O IGF-1 LR3 foi criado pela adição de um peptídeo de 13 aminoácidos no N-terminal + substituição do ácido glutâmico na posição 3 por arginina (dai "R3"):

Sequência: [Gly-Pro-Glu-Thr-Leu-Cys-Gly-Ala-Glu-Leu-Val-Asp-Ala-Leu]-IGF-1 com R na posição 3

Efeito da modificação: - Redução de 50-100× na afinidade pelo IGFBP-3 e IGFBP-1 - Sem as IGFBPs que o sequestram, o LR3 fica livre no plasma muito mais tempo - Meia-vida: 20-30 horas (vs. 10-15 min do IGF-1 nativo livre) - Mantém 100% da potência de ligação ao receptor IGF-1R

### Farmacodinâmica do LR3

Dose única de IGF-1 LR3 SC → pico plasmático em 1-2h → manutenção de níveis elevados por 20-24h → efeito anabólico sistêmico prolongado.

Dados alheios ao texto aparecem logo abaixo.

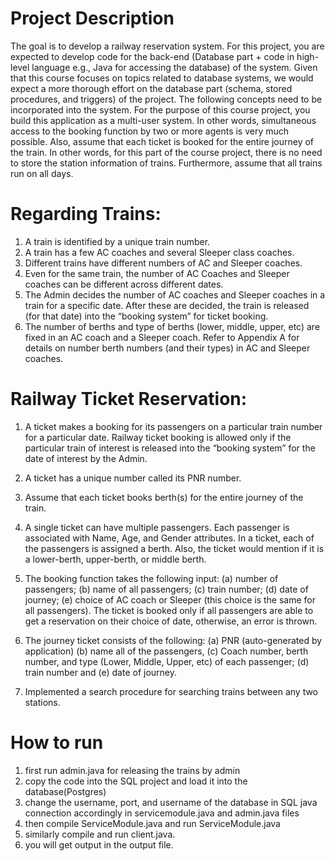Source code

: # Project Description

The goal is to develop a railway reservation system. For this project, you are expected to develop code for the back-end
(Database part + code in high-level language e.g., Java for accessing the database) of the system. Given that this course
focuses on topics related to database systems, we would expect a more thorough effort on the database part (schema,
stored procedures, and triggers) of the project. The following concepts need to be incorporated into the system. For the purpose
of this course project, you build this application as a multi-user system. In other words, simultaneous access to the
booking function by two or more agents is very much possible. Also, assume that each ticket is booked for the entire
journey of the train. In other words, for this part of the course project, there is no need to store the station information of
trains. Furthermore, assume that all trains run on all days.

# Regarding Trains:
1. A train is identified by a unique train number.
2. A train has a few AC coaches and several Sleeper class coaches.
3. Different trains have different numbers of AC and Sleeper coaches.
4. Even for the same train, the number of AC Coaches and Sleeper coaches can be different across different dates.
5. The Admin decides the number of AC coaches and Sleeper coaches in a train for a specific date. After these are
decided, the train is released (for that date) into the “booking system” for ticket booking.
6. The number of berths and type of berths (lower, middle, upper, etc) are fixed in an AC coach and a Sleeper coach.
Refer to Appendix A for details on number berth numbers (and their types) in AC and Sleeper coaches.

# Railway Ticket Reservation:
1. A ticket makes a booking for its passengers on a particular train number for a particular date. Railway ticket
booking is allowed only if the particular train of interest is released into the “booking system” for the date of
interest by the Admin.
2. A ticket has a unique number called its PNR number.
3. Assume that each ticket books berth(s) for the entire journey of the train.
4. A single ticket can have multiple passengers. Each passenger is associated with Name, Age, and Gender
attributes. In a ticket, each of the passengers is assigned a berth. Also, the ticket would mention if it is a
lower-berth, upper-berth, or middle berth.
5. The booking function takes the following input: (a) number of passengers; (b) name of all passengers; (c) train
number; (d) date of journey; (e) choice of AC coach or Sleeper (this choice is the same for all passengers). The
ticket is booked only if all passengers are able to get a reservation on their choice of date, otherwise, an error is
thrown.
6. The journey ticket consists of the following: (a) PNR (auto-generated by application) (b) name all of the
passengers, (c) Coach number, berth number, and type (Lower, Middle, Upper, etc) of each passenger; (d) train
number and (e) date of journey.

7. Implemented a search procedure for searching trains between any two stations. 

# How to run
1. first run admin.java for releasing the trains by admin
2. copy the code into the SQL project and load it into the database(Postgres)
3. change the username, port, and username of the database in SQL java connection accordingly in servicemodule.java and admin.java files
4. then compile ServiceModule.java and run ServiceModule.java
5. similarly compile and run client.java.
6. you will get output in the output file.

Diferença farmacodinâmica crucial: O LR3 age em todos os tecidos com receptores IGF-1R — músculo esquelético, coração, fígado, intestino, órgãos viscerais. Não é seletivo para o músculo. Isso tem implicações para o perfil de riscos.

### Protocolo de Uso em Performance (Referência Farmacológica)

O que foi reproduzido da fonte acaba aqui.